*EXERCISE REQUIREMENTS*. Collect every line in the material below that contains the word "Ford", and copy each of those lines in full.

*DATA SUPPLIED*.
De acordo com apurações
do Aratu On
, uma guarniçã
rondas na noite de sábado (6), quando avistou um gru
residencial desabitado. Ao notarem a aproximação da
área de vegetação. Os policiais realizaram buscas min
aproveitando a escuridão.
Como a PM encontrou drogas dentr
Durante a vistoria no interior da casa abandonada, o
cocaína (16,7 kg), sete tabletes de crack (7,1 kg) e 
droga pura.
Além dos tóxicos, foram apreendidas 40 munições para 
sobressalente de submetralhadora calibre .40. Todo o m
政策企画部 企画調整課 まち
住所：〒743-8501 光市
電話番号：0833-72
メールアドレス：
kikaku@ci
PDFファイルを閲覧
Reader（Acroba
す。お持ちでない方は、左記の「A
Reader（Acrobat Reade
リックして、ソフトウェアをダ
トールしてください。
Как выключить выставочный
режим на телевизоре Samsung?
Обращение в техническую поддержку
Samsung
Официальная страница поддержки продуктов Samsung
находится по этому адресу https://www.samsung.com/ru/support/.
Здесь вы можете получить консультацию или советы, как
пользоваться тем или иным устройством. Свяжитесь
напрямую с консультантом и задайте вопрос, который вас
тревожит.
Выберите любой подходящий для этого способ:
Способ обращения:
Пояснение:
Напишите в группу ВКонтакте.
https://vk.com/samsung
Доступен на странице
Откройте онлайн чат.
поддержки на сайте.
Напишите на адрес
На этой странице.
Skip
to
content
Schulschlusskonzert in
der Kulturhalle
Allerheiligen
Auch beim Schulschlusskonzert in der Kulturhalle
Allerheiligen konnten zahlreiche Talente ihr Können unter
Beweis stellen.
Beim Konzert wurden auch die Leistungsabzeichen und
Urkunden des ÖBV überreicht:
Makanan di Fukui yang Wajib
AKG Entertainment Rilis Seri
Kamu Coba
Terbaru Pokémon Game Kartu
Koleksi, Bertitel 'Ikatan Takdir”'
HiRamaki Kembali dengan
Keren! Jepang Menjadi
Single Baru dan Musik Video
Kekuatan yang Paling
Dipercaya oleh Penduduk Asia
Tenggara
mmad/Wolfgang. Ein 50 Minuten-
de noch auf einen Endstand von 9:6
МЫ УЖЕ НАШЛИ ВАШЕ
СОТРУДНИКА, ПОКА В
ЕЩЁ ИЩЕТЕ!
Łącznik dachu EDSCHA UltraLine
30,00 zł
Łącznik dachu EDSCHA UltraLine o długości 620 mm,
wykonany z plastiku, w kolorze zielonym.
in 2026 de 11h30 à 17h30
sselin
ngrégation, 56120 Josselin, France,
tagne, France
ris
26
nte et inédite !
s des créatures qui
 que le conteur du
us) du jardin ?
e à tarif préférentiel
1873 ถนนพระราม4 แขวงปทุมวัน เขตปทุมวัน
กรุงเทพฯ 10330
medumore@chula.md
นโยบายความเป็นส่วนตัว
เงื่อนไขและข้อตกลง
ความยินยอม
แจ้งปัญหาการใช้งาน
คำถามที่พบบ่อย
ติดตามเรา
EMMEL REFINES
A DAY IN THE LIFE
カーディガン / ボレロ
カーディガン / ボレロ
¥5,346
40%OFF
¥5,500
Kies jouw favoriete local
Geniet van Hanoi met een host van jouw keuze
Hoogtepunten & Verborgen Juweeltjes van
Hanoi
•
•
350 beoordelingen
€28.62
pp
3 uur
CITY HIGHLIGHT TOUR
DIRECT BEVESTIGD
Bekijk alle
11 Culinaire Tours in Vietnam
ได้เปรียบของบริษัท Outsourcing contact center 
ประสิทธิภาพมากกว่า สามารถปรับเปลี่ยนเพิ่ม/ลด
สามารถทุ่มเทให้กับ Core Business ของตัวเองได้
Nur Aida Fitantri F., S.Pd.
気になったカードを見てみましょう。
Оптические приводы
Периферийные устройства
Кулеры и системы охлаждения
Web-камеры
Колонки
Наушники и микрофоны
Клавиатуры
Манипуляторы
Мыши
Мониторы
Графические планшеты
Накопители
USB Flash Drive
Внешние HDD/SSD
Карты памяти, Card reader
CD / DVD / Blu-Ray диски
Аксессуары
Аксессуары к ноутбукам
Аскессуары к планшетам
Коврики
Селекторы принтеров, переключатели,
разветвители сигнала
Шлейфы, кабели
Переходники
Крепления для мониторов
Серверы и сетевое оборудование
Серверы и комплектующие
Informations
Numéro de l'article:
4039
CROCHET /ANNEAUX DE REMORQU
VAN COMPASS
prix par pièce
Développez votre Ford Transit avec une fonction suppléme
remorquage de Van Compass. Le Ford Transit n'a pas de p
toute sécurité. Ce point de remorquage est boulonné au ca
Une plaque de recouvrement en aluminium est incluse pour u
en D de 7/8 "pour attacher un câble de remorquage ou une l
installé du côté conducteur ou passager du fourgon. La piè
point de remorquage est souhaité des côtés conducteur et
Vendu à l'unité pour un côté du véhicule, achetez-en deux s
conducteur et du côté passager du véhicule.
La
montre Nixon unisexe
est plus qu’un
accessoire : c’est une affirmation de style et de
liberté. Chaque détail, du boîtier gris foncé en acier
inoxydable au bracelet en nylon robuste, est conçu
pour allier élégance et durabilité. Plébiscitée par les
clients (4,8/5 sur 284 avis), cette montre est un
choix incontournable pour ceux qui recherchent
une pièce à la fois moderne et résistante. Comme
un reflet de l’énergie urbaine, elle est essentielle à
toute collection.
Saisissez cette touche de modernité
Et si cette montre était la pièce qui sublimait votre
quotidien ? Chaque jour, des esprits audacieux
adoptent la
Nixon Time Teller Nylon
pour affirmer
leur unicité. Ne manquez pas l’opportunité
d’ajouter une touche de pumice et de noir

*RESULT FOR THIS TASK*.
Développez votre Ford Transit avec une fonction suppléme
remorquage de Van Compass. Le Ford Transit n'a pas de p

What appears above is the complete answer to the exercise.